Task directions:
Look through the listing below and report every line that contains "research".
___ Records for this exercise ___
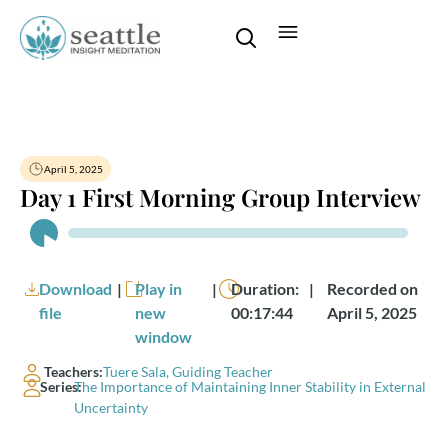
April 5, 2025
Day 1 First Morning Group Interview
Audio
Player
Download
|
Play in
|
Duration:
|
Recorded on
file
new
00:17:44
April 5, 2025
window
Teachers:
Tuere Sala, Guiding Teacher
Series:
The Importance of Maintaining Inner Stability in External
Uncertainty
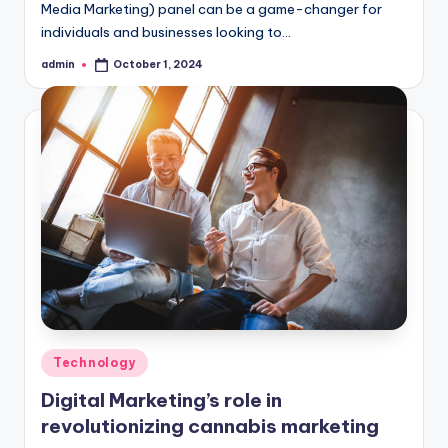
Media Marketing) panel can be a game-changer for
individuals and businesses looking to…
admin
October 1, 2024
Posted
by
Posted
Technology
in
Digital Marketing’s role in
revolutionizing cannabis marketing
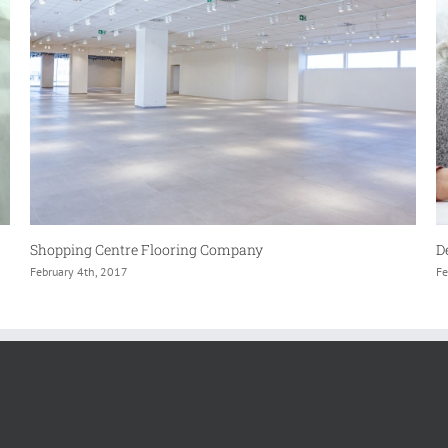
Dementia & Care home flooring Specialists
L
February 4th, 2017
Fe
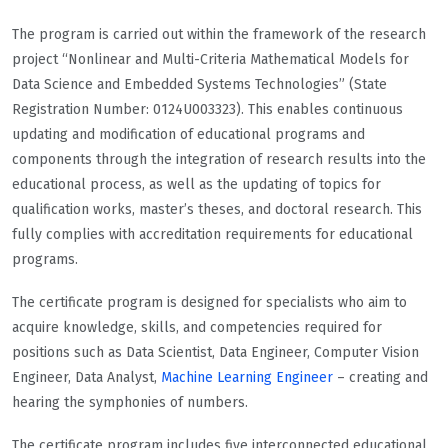
The program is carried out within the framework of the research
project “Nonlinear and Multi-Criteria Mathematical Models for
Data Science and Embedded Systems Technologies” (State
Registration Number: 0124U003323). This enables continuous
updating and modification of educational programs and
components through the integration of research results into the
educational process, as well as the updating of topics for
qualification works, master’s theses, and doctoral research. This
fully complies with accreditation requirements for educational
programs.
The certificate program is designed for specialists who aim to
acquire knowledge, skills, and competencies required for
positions such as Data Scientist, Data Engineer, Computer Vision
Engineer, Data Analyst,
Machine Learning Engineer
– creating and
hearing the symphonies of numbers.
The certificate program includes five interconnected educational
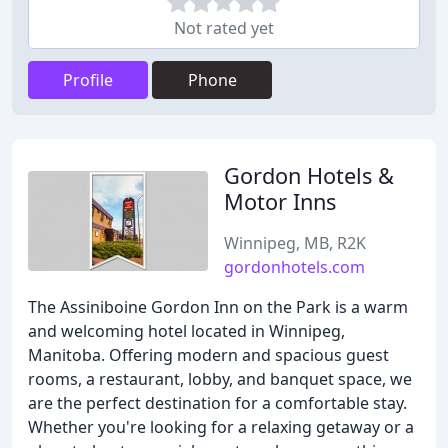
Not rated yet
Profile
Phone
Gordon Hotels &
Motor Inns
Winnipeg, MB, R2K
gordonhotels.com
The Assiniboine Gordon Inn on the Park is a warm
and welcoming hotel located in Winnipeg,
Manitoba. Offering modern and spacious guest
rooms, a restaurant, lobby, and banquet space, we
are the perfect destination for a comfortable stay.
Whether you're looking for a relaxing getaway or a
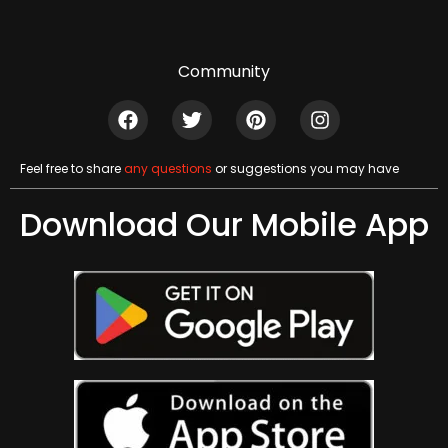
Community
Feel free to share
any questions
or suggestions you may have
Download Our Mobile App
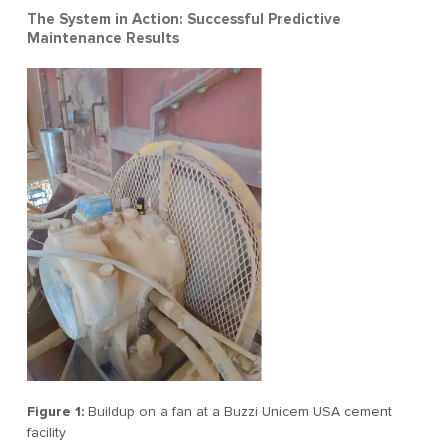
The System in Action: Successful Predictive
Maintenance Results
Figure 1:
Buildup on a fan at a Buzzi Unicem USA cement
facility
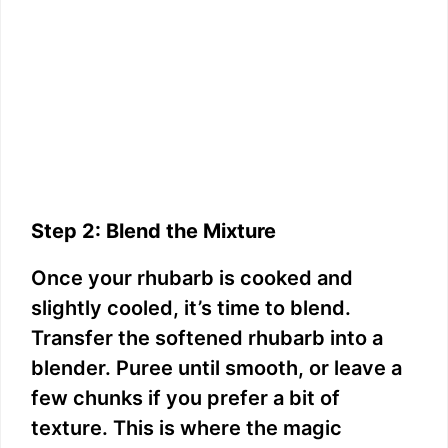
Step 2: Blend the Mixture
Once your rhubarb is cooked and
slightly cooled, it’s time to blend.
Transfer the softened rhubarb into a
blender. Puree until smooth, or leave a
few chunks if you prefer a bit of
texture. This is where the magic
___
Answer to this problem:
The program is carried out within the framework of the research
components through the integration of research results into the
qualification works, master’s theses, and doctoral research. This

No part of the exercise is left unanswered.